Couplings' Sound and Vibration Reduction Qualities
Flexible couplings have proven as effective as flex connectors in handling deflection and reducing noise and vibration in commonly experienced frequency ranges. Couplings included in grooved mechanical piping systems provide additional performance benefits, making them a good option for pump connections, as well as joints throughout entire piping systems. These benefits include prevention of overstretching, and accommodation of deflection, expansion and contraction.
The elements of a grooved pipe joint
The mechanical joint, or coupling, is comprised of four elements: grooved pipe, a gasket, coupling housings, and nuts and bolts. The pipe groove is made by cold forming or machining a groove in the pipe end. A gasket enclosed in coupling housings is wrapped around the two pipe ends, and the key section of the coupling housing engages the groove in the pipe. The bolts and nuts are tightened with a socket wrench or impact wrench to hold the housings together.

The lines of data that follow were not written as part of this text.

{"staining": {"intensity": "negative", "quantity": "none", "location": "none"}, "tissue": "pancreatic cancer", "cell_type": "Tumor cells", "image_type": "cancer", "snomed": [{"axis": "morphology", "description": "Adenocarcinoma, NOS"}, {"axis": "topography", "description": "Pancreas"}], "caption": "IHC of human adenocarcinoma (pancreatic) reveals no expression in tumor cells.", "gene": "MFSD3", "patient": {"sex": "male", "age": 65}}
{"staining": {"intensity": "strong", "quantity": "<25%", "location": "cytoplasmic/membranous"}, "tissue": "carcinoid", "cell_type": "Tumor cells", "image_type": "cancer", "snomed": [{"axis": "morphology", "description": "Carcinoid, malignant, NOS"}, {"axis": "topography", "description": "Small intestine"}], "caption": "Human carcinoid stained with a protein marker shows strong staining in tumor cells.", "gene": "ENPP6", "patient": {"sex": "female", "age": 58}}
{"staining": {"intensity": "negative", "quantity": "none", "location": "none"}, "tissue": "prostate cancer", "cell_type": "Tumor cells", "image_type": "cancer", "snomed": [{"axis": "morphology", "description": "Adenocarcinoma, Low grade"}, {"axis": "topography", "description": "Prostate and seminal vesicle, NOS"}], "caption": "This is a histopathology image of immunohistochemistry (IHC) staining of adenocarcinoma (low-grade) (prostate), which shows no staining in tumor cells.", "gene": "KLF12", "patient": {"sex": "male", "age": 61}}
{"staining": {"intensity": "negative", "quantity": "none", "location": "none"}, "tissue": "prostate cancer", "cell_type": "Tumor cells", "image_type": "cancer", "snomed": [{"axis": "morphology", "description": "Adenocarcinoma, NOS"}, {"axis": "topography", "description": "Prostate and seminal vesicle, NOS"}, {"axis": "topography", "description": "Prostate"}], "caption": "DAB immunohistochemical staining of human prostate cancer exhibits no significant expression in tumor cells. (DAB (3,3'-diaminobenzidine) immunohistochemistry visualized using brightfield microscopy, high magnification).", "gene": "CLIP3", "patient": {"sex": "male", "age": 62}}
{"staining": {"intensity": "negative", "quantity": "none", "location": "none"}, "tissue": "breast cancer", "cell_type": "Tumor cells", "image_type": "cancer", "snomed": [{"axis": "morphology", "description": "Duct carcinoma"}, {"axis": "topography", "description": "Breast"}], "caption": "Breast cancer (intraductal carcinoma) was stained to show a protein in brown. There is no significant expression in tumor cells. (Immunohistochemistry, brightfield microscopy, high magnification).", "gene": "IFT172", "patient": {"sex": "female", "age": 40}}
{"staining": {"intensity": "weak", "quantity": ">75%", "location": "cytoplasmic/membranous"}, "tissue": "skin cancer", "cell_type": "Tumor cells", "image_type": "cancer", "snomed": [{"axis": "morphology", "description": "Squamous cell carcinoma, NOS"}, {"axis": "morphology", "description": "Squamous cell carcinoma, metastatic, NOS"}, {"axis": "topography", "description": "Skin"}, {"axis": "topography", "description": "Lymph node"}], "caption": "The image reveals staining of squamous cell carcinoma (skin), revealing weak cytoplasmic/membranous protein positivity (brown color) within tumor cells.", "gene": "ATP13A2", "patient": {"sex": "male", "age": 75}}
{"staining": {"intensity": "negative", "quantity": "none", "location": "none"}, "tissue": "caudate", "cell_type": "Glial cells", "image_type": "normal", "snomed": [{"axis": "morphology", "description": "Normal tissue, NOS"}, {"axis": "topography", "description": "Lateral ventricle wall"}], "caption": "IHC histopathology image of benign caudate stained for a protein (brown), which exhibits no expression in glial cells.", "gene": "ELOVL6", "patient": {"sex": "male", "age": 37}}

In the installed state, the coupling housings encase the gasket and engage the groove around the circumference of the pipe to create a leak-tight seal in a self-restrained pipe joint.
Like a flex connector, the coupling reduces vibration and noise transmission while handling deflection. The elastomeric gasket creates a discontinuity similar to that of a flex connector, while the design of a flexible coupling allows the joint to accommodate up to 5 deg of deflection.
3-D model of a pump with flexible couplings
The design of the coupling is different from a flex connector. The coupling's housings hold the gasket in compression to create a seal against the pipe, while providing both space for the elastomeric material to flex, and containment to prevent overstretching. Full metallic containment is provided. Couplings maintain noise and vibration attenuation qualities, as well as the ability to accommodate deflection, expansion and contraction, throughout the piping system's life.
The gasket material attenuates vibration as well as noise transference, and the ductile iron housings provide vibration-dampening qualities due to the materials' inherent dampening coefficient. In fact, testing conducted by SSA Acoustics in Seattle showed that three couplings placed in series in a pipe section dampened overall vibration amplitude by 80 to 90 percent, with each successive joint creating a further reduction in vibration.